# Ski Lift Tickets Costco Salt Lake City



## Carlsbadguy (Jan 1, 2012)

Does anyone know which ski resorts this year, Costco is selling lift tickets for and the pricing in Salt Lake City
thank You


----------



## K2Quick (Jan 1, 2012)

I know I saw tickets for The Canyons and one of the Cottonwood resorts (I think Brighton but not sure).  PCMR is usually for sale there, but I don't recall seeing them this year.  Hopefully, your plans aren't for at least a few weeks out.  Snow conditions here are abysmal at the moment.


----------



## K2Quick (Jan 1, 2012)

You might also want to check out liftopia.com periodically as they have some good deals on occasion (and some iffy deals at other times).  If you like Snowbasin, they've got some great deals right now.

http://www.liftopia.com/ski-resort-info/state/UT/Utah.htm


----------



## LAX Mom (Jan 3, 2012)

I was at Costco yesterday. They have discount tickets for:
Brighton ($98 for 2)
The Canyons ($129 for 2)
Park City ($315 for 5)

(Prices are from memory and might be slightly different. I didn't have a pen with me to write the exact amount.)

You might also check with REI on 3300 South (801-486-2100) and the Sports Den at Foothill Village (1350 Foothill Drive -801-582-5611).
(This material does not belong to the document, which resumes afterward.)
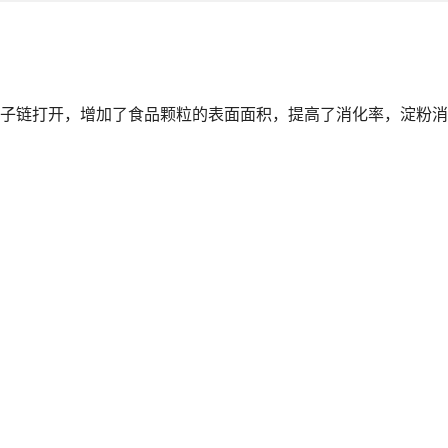
子链打开，增加了食品颗粒的表面面积，提高了消化率，淀粉消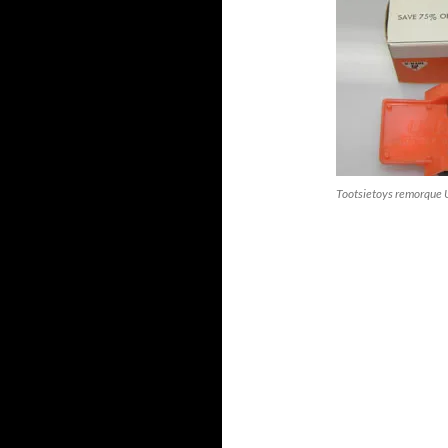
Tootsietoys remorque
These locations would be an easy stop on your way to the ski resorts and both have sold discount tickets in the past. The following link has prices for discount tickets at the Sports Den:

http://www.sportsden.com/pages/ski-services-and-rentals/discount-ski-lift-tickets.html


----------



## chrisfromOC (Jan 7, 2012)

They have the tickets for park city mtn resort at my local Costco in Irvine.


----------



## janej (Jan 7, 2012)

We also have Park City lift tickets here at Costco in Virginia.   We actually bought them for our recent trip.  It is a great deal.  I also saved 20% on my kids' snowboard workshop and 20% on rental.   All the rental shops there match that coupon even though I never figured out which rental shop it was intended for.


----------



## dryden (Jan 8, 2012)

*Which Costco*

Which Costco in VA?


----------



## DanM (Jan 8, 2012)

*ski shop discount*

You can also get discount tickets at ski n see ski shops in Salt Lake (not their Park City location)

Park City Direct Shuttle http://www.parkcitydirectshuttle.com/pcds/
offers to swing by one of the shops for you on the way from the airport. There is a ski n see link from their website, or you can just go the ski shops http://www.skinsee.com/

I'm going later this month, taking a shuttle to buy tickets, then picking up ski n see discount rentals at Park City base. It should be great if it all comes together. I figured the discount on the lift tickets and the saved baggage fees on the airline pay for the rentals.


----------



## janej (Jan 8, 2012)

skinut said:


> Which Costco in VA?



I got it from Sterling Costco.   They might not have it out all the time.  But if you ask for it, they actually have it.


----------